Eda Yılmayan
Ne yapabilirim?
Rüyalarımız tekdüzeleşir,
Böl-yönet düzeninde
Birey yüceltilip bencilleştirilirken,
Aidiyetlerimizin gönüllü köleleri,
Belirlenmiş seçeneklerin kalebentleriyiz.
Her gün yeni felaket haberiyle uyanıyorum. Ne yapabilirim?

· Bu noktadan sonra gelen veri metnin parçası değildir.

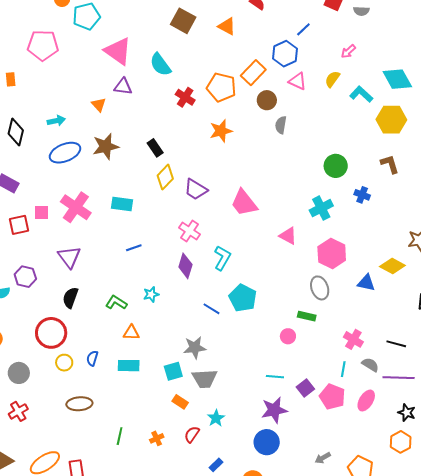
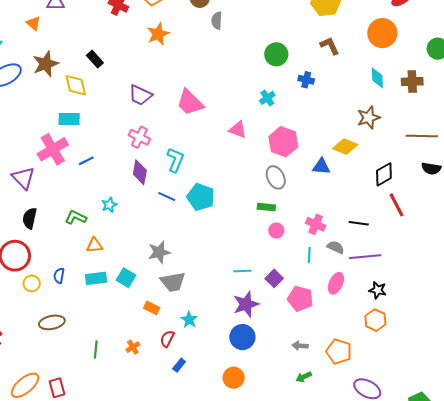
yellow diamond: (165, 177) -> (76, 85), moved, turned -50
pink cross: (76, 207) -> (53, 149), moved, turned 32
cyan cross: (321, 208) -> (267, 98), size x0.7
blue line: (212, 309) -> (167, 196), moved
pink circle: (288, 336) -> (276, 231), moved
cyan square: (173, 371) -> (126, 278), moved, turned -36
pink pentagon: (332, 397) -> (300, 299), moved
gray arrow: (323, 458) -> (300, 346), turned 42
blue rectangle: (216, 465) -> (179, 365), moved

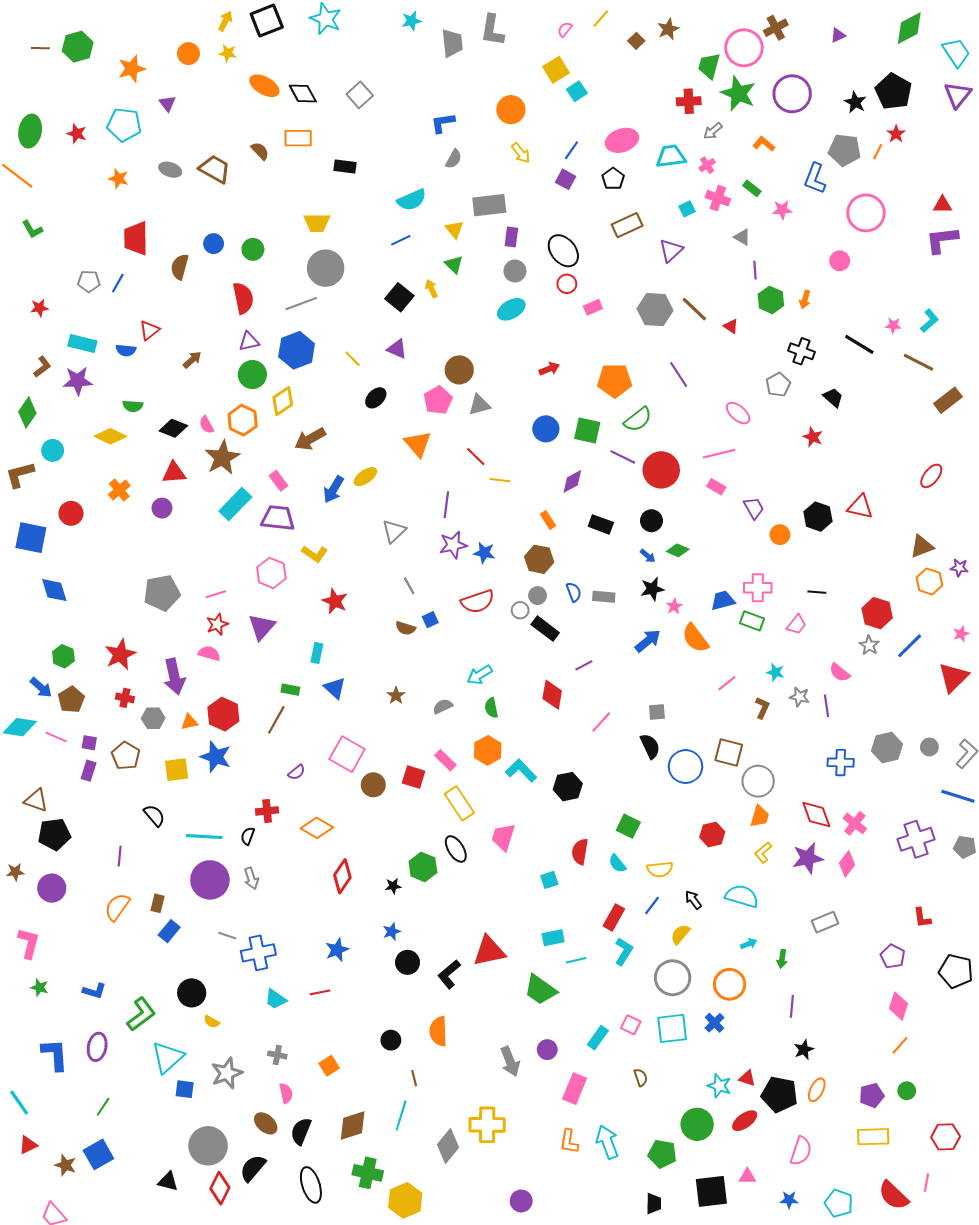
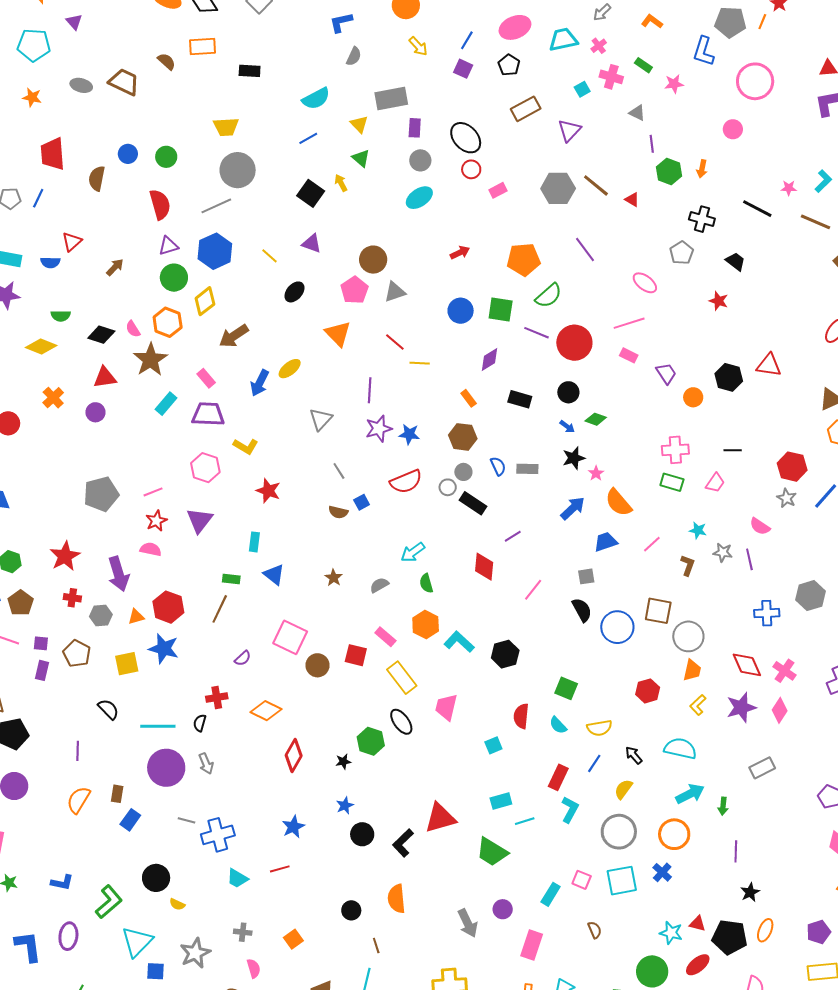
cyan rectangle: (235, 504) -> (166, 404), size x0.7
blue trapezoid: (723, 601) -> (606, 542), moved
cyan arrow: (749, 944) -> (690, 794), size x1.8

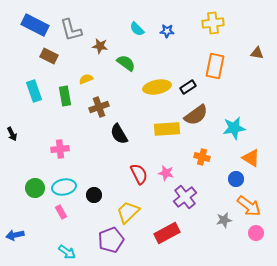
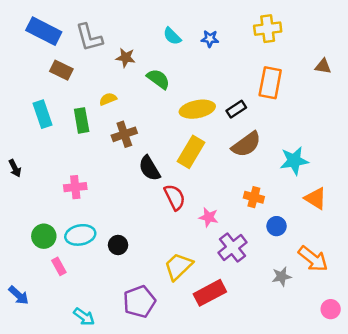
yellow rectangle: (167, 129) -> (191, 152), moved, turned -55
red semicircle: (139, 174) -> (175, 197), moved
blue circle: (236, 179) -> (277, 226), moved
pink rectangle: (61, 212) -> (59, 266), moved
yellow trapezoid: (128, 212) -> (178, 266), moved
pink circle: (256, 233) -> (331, 309), moved
blue arrow: (15, 235) -> (19, 295), turned -126

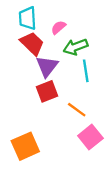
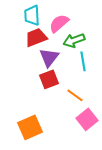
pink semicircle: (58, 27) -> (59, 23), size x1.5
red trapezoid: (32, 43) -> (36, 37), turned -65

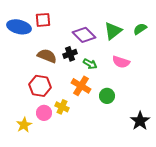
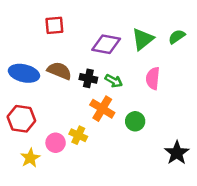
blue ellipse: (19, 27) -> (24, 73), moved
purple diamond: (84, 35) -> (106, 44), turned -35
black cross: (70, 54) -> (88, 78), moved, turned 32
pink semicircle: (121, 62) -> (153, 78), turned 78
red hexagon: (40, 86) -> (21, 119), moved

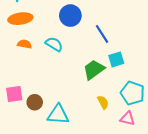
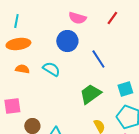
cyan square: (116, 59) -> (125, 89), moved
pink square: (14, 94) -> (12, 106), moved

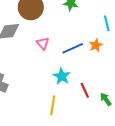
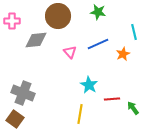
blue line: (73, 48) -> (98, 44), moved
red line: (85, 90) -> (112, 99), turned -70

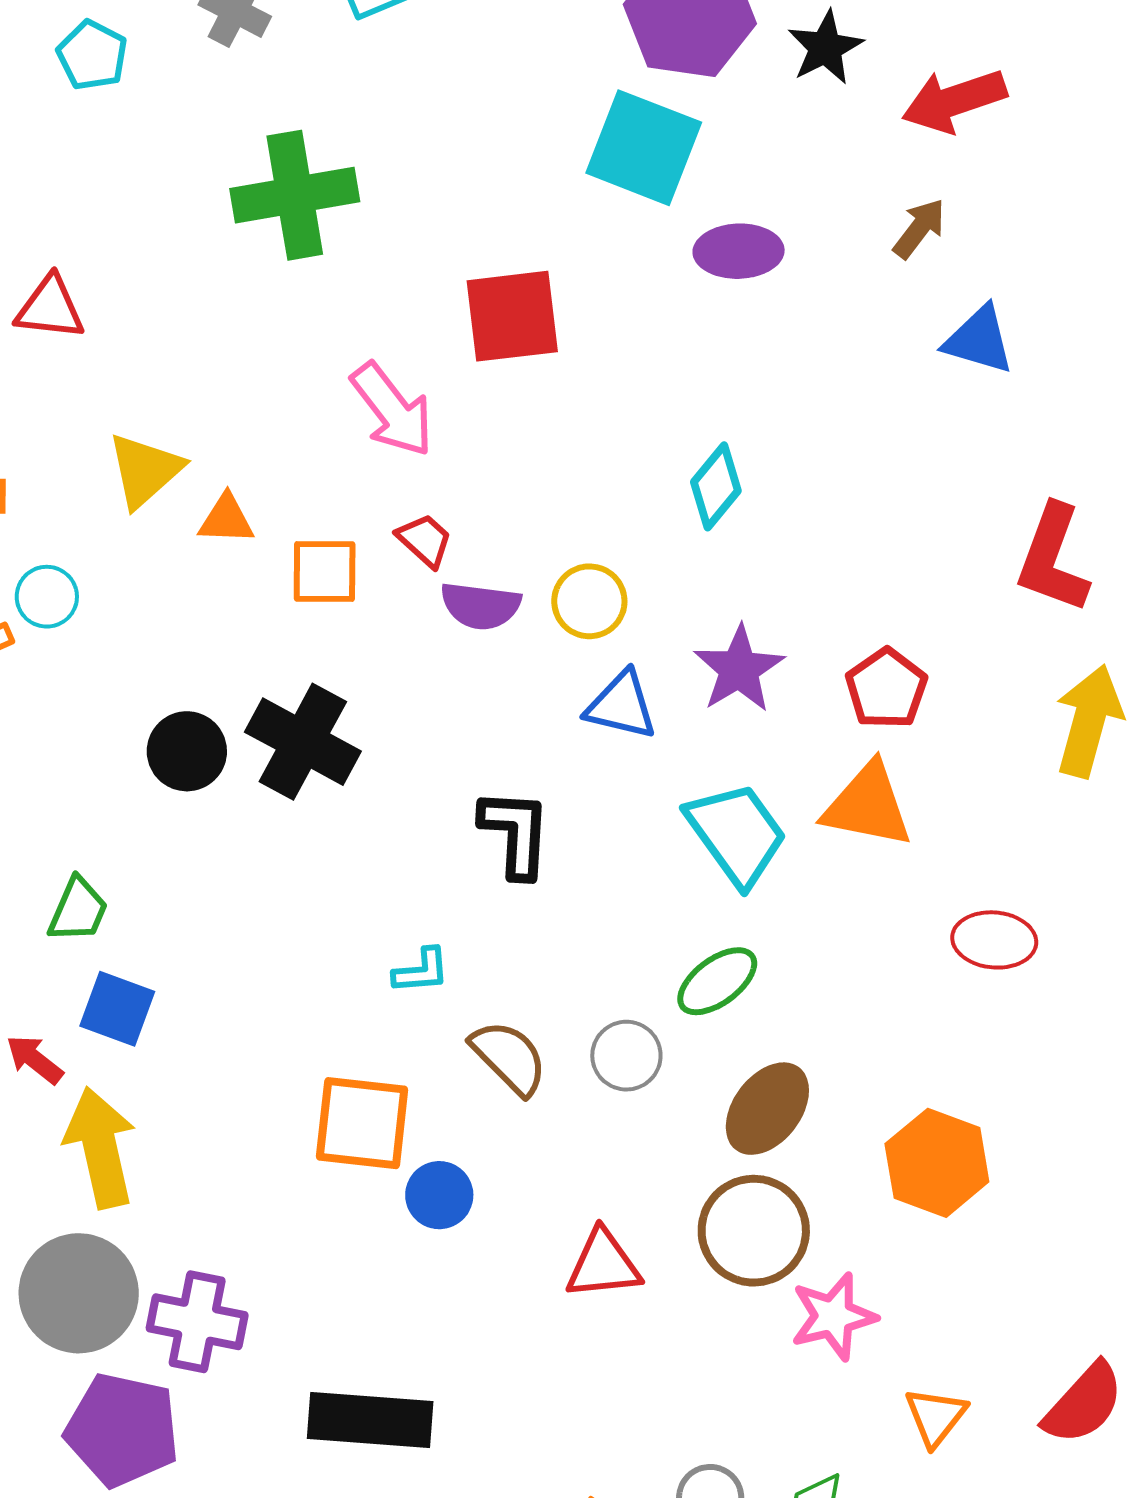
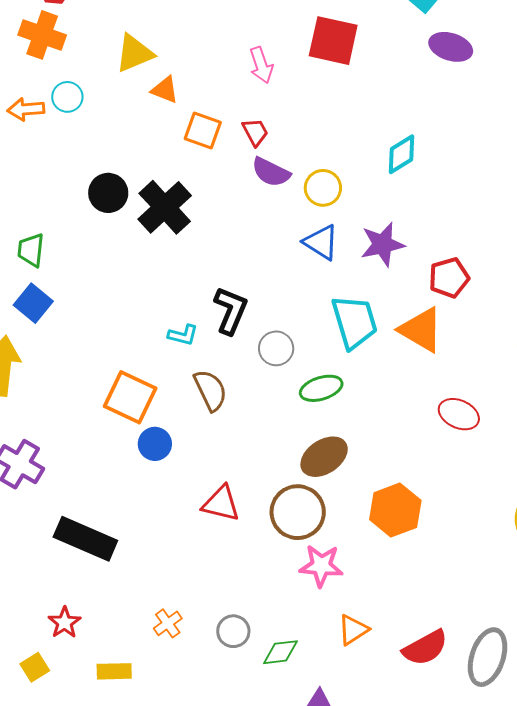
pink arrow: (392, 410) -> (261, 65), size x0.7
black L-shape: (515, 833) -> (231, 310), moved
green trapezoid: (78, 910) -> (31, 250), turned 144
gray circle: (626, 1056) -> (276, 348), moved

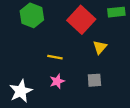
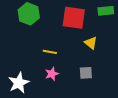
red square: (81, 20) -> (74, 18), turned -35
yellow triangle: (100, 47) -> (91, 43), turned -32

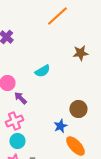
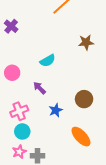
purple arrow: (20, 98) -> (39, 88), moved
blue star: (60, 126) -> (56, 110), moved

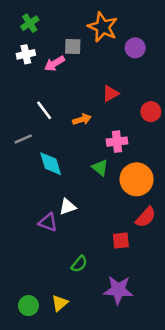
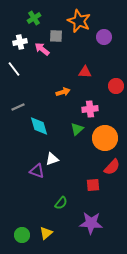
green cross: (30, 23) -> (34, 18), moved
pink arrow: (55, 63) -> (42, 49), turned 70
red triangle: (110, 93) -> (85, 72), turned 32
white line: (44, 110) -> (14, 69), moved
green triangle: (100, 168) -> (77, 129), turned 40

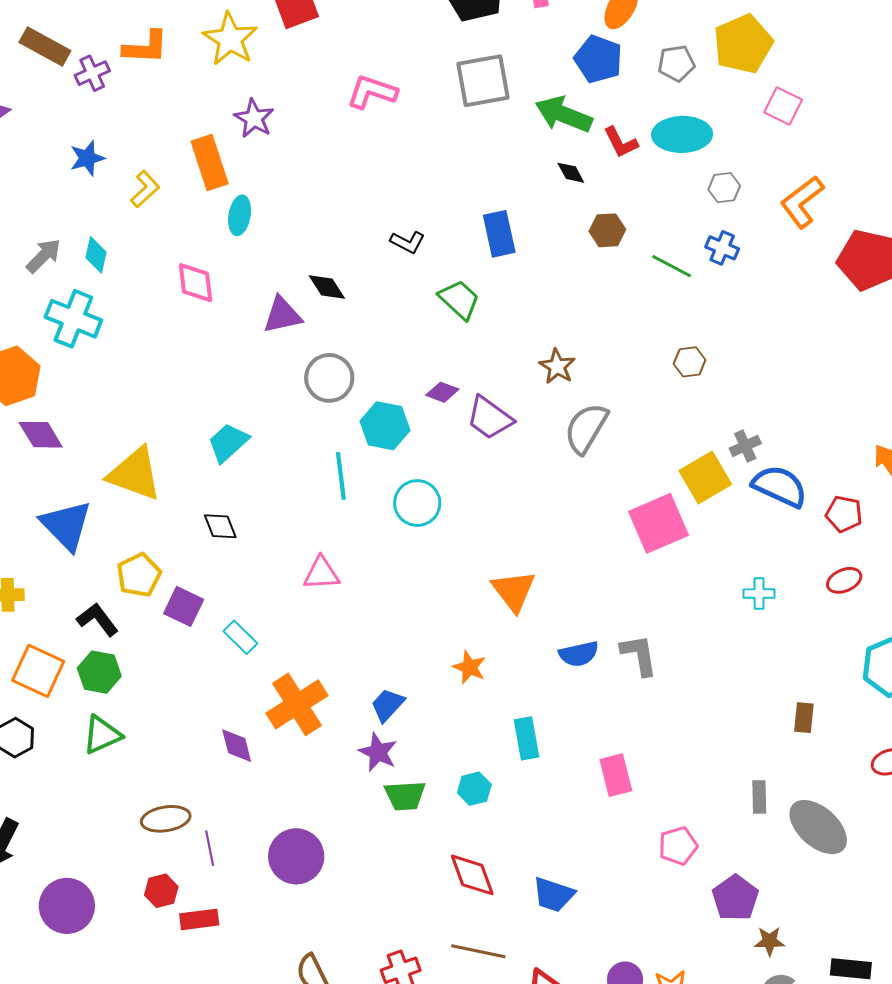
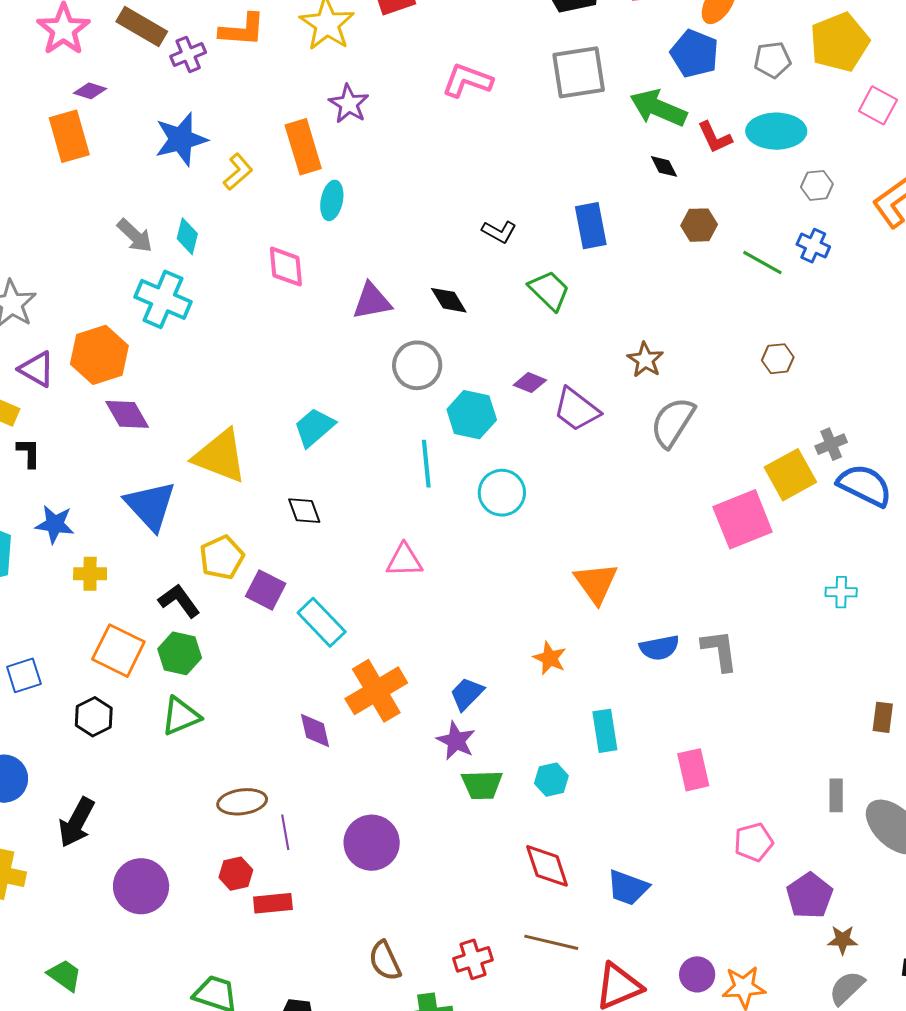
blue star: (87, 158) -> (181, 139), size x1.5
gray arrow: (44, 256) -> (135, 236), turned 87
black diamond: (327, 287) -> (449, 300), moved
cyan rectangle: (240, 637) -> (322, 622), size x1.4

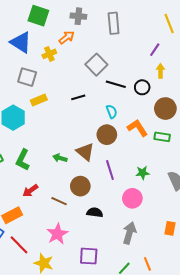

Vicdanın sızlarken sen ne yapabilirsin?
Biz ne yapabiliriz?
Bu satırlar yazar Gündüz Vassaf’a ait. Nasıl oluyor da insan kendi seçtiği yolun kalebenti haline geliyor ya da rüyalarımız dahi tek düzeleşiyor? Bunun sorumlusu kim? Bireyin kendisi mi yoksa insanın inşa ettiği sistem mi? Kapitalist düzenin, neoliberal politikaların insanlığa getirdiği yaşamlar birer nimet mi yoksa bir tür kölelik düzeni mi? İnsan kendi iradesiyle nasıl köleleşir? Köle deyince siyahlar geliyor aklımıza peki bugün bir market kasasında oturmadan saatlerce ayakta kalan Dilek, sistemin kölesi değil mi? Ya da can güvenliği, sosyal güvencesi olmadan çalıştırılan işçiler, çocuklar köle değil mi? Yeni çağda köleliği nasıl tanımlayacağız? Bunun ayırdında olan kaç kişiyiz? Kaç kişi yaşadığımız düzeni sorguluyor ve ne yapabilirim sorusunu soruyor. Elbette tek başına ne yapabilirim sorusunu sormak yeterli değil ama bir başlangıç olabilir. Türkiye’de distopyanın ötesinde şeyler yaşıyorken, diplomamız, sağlığımız, canımız güvende değilken sağlıklı nasıl düşünebiliriz? Çözüm bireysel çabalarda mı yoksa bir arada, örgütlü hareket etmekte mi?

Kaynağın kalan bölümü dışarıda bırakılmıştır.